START Given information

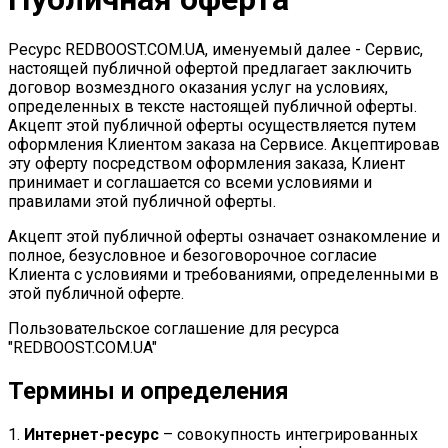
Ресурс REDBOOST.COM.UA, именуемый далее - Сервис,
настоящей публичной офертой предлагает заключить
договор возмездного оказания услуг на условиях,
определенных в тексте настоящей публичной оферты.
Акцепт этой публичной оферты осуществляется путем
оформления Клиентом заказа на Сервисе. Акцептировав
эту оферту посредством оформления заказа, Клиент
принимает и соглашается со всеми условиями и
правилами этой публичной оферты.
Акцепт этой публичной оферты означает ознакомление и
полное, безусловное и безоговорочное согласие
Клиента с условиями и требованиями, определенными в
этой публичной оферте.
Пользовательское соглашение для ресурса
"REDBOOST.COM.UA"
Термины и определения
1.
Интернет-ресурс
– совокупность интегрированных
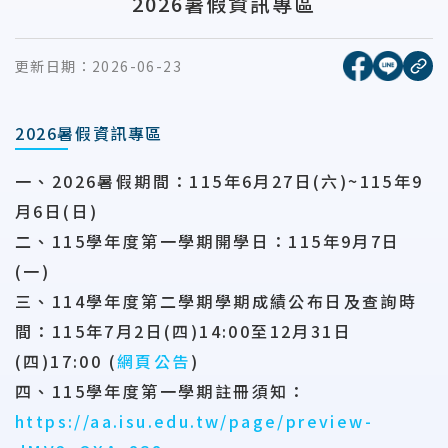
2026暑假資訊專區
[另開新視窗
[另開
更新日期：
2026-06-23
複
2026暑假資訊專區
一、
2026暑假期間
：115年6月27日(六)~115年9
月6日(日)
二、
115學年度第一學期開學日
：115年9月7日
(一)
三、
114學年度第二學期學期成績公布日及查詢時
間
：
115年7月2日(四)14:00至12月31日
(四)17:00 (
網頁公告
)
四、
115學年度第一學期註冊須知
：
https://aa.isu.edu.tw/page/preview-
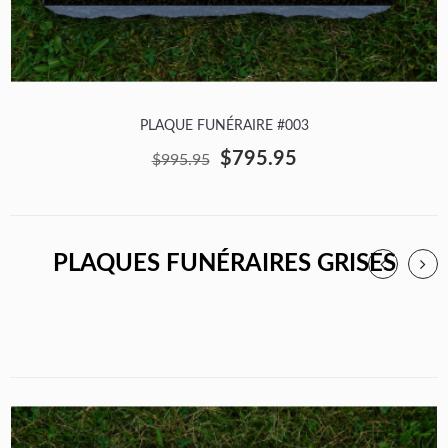
PLAQUE FUNÉRAIRE #003
$795.95
$995.95
PLAQUES FUNÉRAIRES GRISES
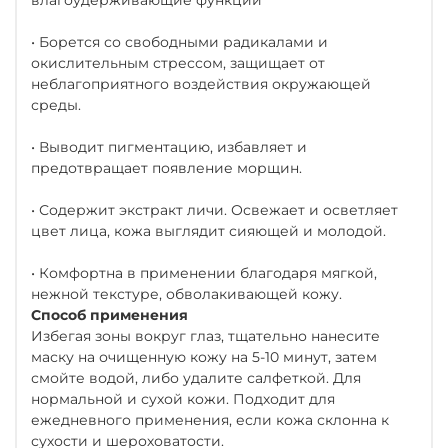
• Борется со свободными радикалами и
окислительным стрессом, защищает от
неблагоприятного воздействия окружающей
среды.
• Выводит пигментацию, избавляет и
предотвращает появление морщин.
• Содержит экстракт личи. Освежает и осветляет
цвет лица, кожа выглядит сияющей и молодой.
• Комфортна в применении благодаря мягкой,
нежной текстуре, обволакивающей кожу.
Способ применения
Избегая зоны вокруг глаз, тщательно нанесите
маску на очищенную кожу на 5-10 минут, затем
смойте водой, либо удалите салфеткой. Для
нормальной и сухой кожи. Подходит для
ежедневного применения, если кожа склонна к
сухости и шероховатости.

END Given information

[Exercise brief]
Scan the lines above for "оферты" and state how many match, nothing more.

[Your solution]
4